Avenue B Open Street Group to NYPD: ‘We Got This’
A group of East Village residents fired the NYPD from overseeing its open street — and now the car-free roadway is working as intended.
The new Loisaida Open Streets Community Coalition formed out of necessity along Avenue B: residents were becoming frustrated that the NYPD could not be trusted to put out their blue sawhorses every morning at 8 a.m.

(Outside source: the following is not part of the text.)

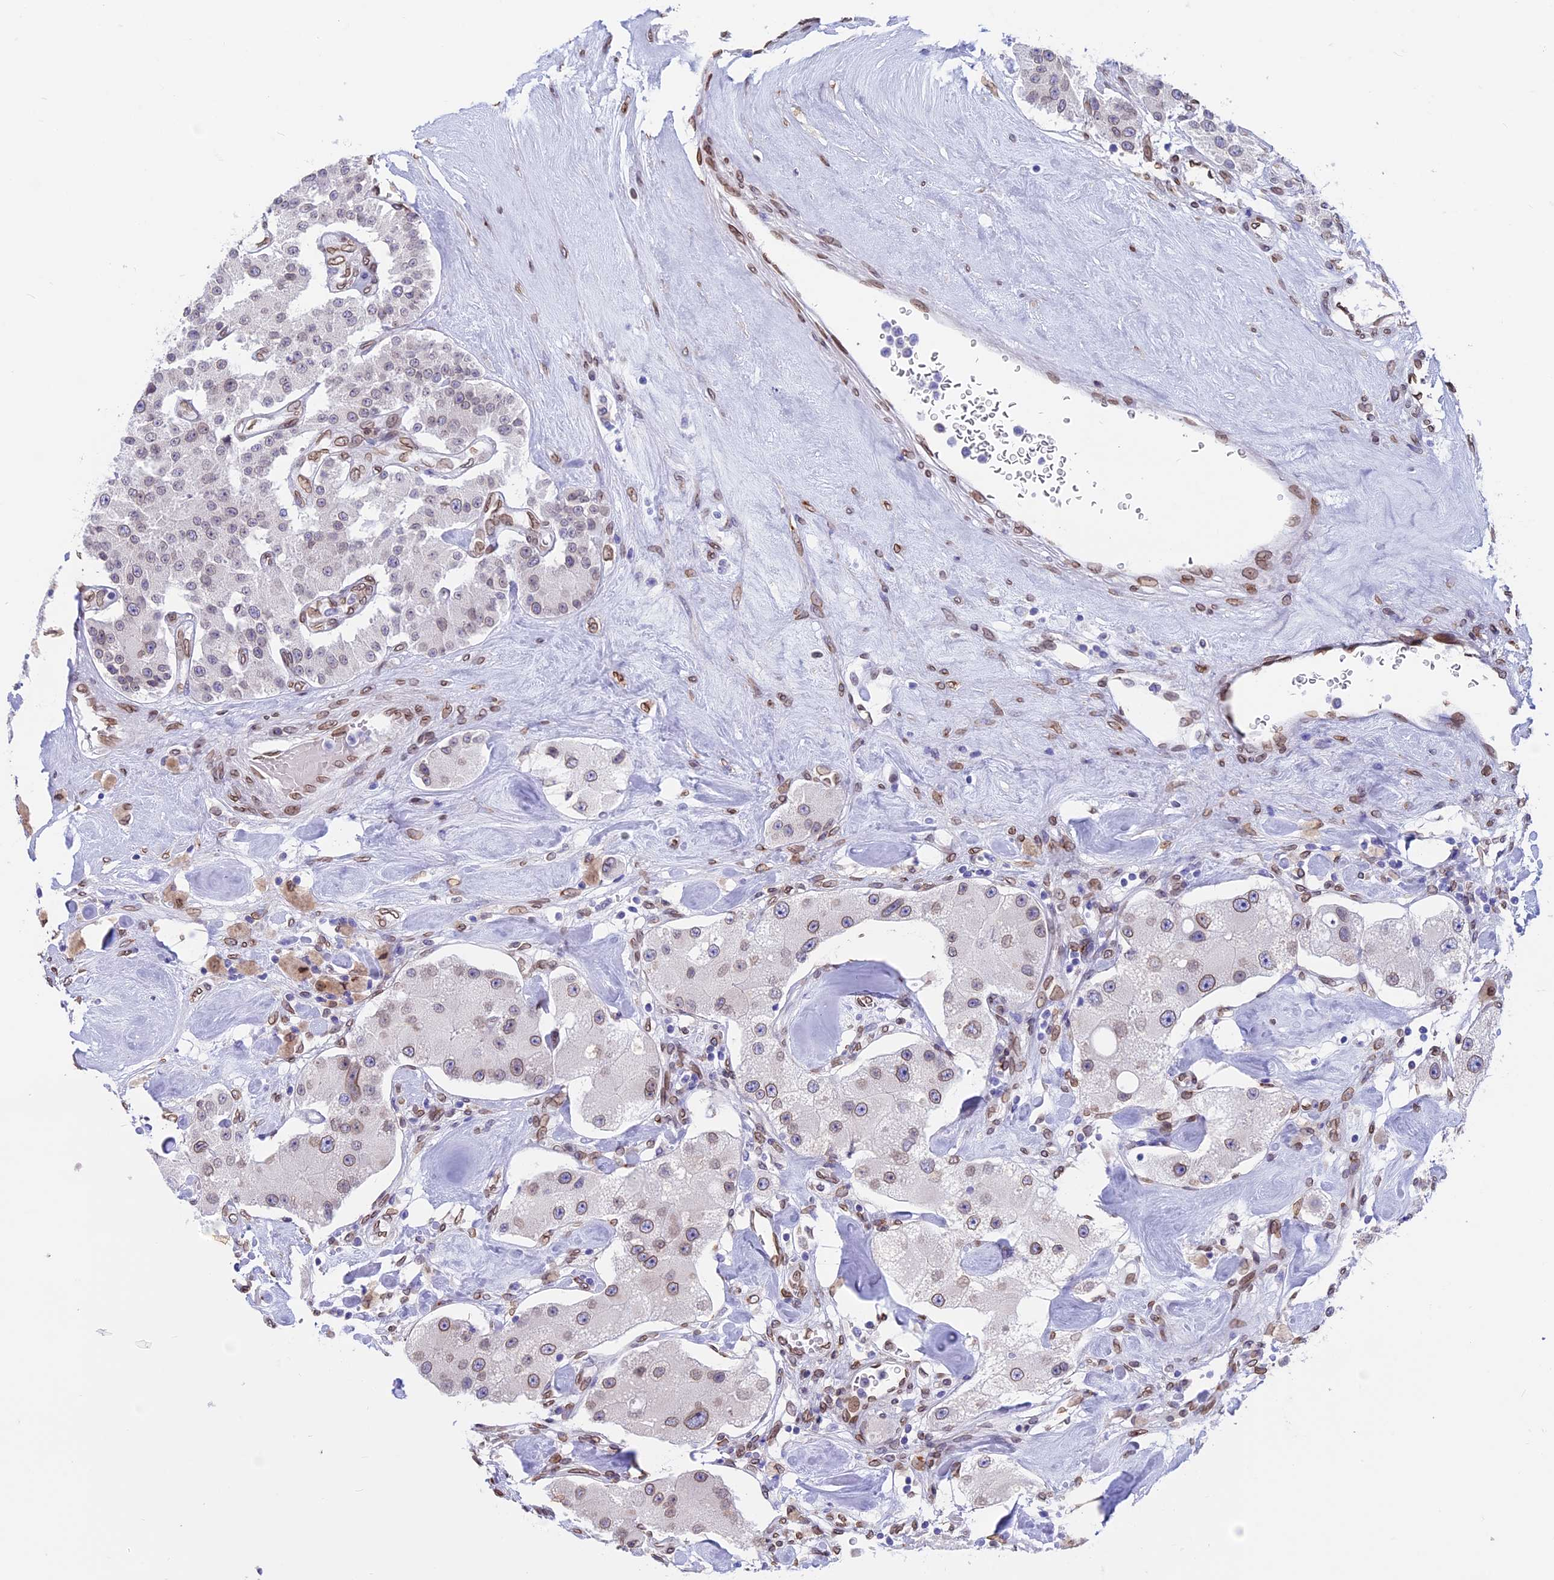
{"staining": {"intensity": "weak", "quantity": "25%-75%", "location": "cytoplasmic/membranous,nuclear"}, "tissue": "carcinoid", "cell_type": "Tumor cells", "image_type": "cancer", "snomed": [{"axis": "morphology", "description": "Carcinoid, malignant, NOS"}, {"axis": "topography", "description": "Pancreas"}], "caption": "This is an image of immunohistochemistry staining of carcinoid, which shows weak positivity in the cytoplasmic/membranous and nuclear of tumor cells.", "gene": "TMPRSS7", "patient": {"sex": "male", "age": 41}}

The sawhorses are crucial because they can deter some drivers, but early reviews of the open streets program show that the best ones have consistent preventative measures, which is always followed by more use and more safety.
But those sawhorses don’t do anything if the NYPD forgets to put them out.
“Having the barriers up more consistently does slow motorists down [and] gives people more confidence to walk in the middle of the street,” said Sophie Maerowitz, the co-founder of the group of volunteers, which formally applied through the Department of Transportation to take over from the Ninth Precinct.
Now the NYPD sawhorses have been painted by community members to not only offer driving tips (“slow car,” “Despacio!”), but also broaden the definition of safe streets (“Black Lives Matter,” “Sin justicia, no hay paz”). “We wanted to just imbue these barriers with the spirit of the East Village,” Maerowitz said. (Assembly Member Harvey Epstein allows the group to store the bespoke barricades at his office on Avenue B and Seventh Street.)
This project hasn’t just allowed community members to take control when they felt the NYPD was falling down on the job, it’s helped build unity in a time of need, which is exactly the goal of open streets program. This isn’t just putting out barricades every morning, but a team effort that builds unit against a common foe: a city failing to get the job done. (Indeed, since the beginning of the initiative, residents in many neighborhoods have complained of the NYPD’s inconsistency.)
More is coming: This weekend, a group in Greenpoint organized in the same way and plans to oversee the barricades on Driggs Avenue and Russell Street. But not every community has a critical mass of people that has the time, resources or desire to ensure the success of a city program. And not every community even thinks open streets are a priority in the middle of a crisis — the coronavirus pandemic — and an historic movement that is seeks to redefine the national narrative.
Then again, maybe fighting for an open street is a start.
“I think people really need a community project like this to rally around, feeling so out of control in this pandemic…,” Maerowitz said.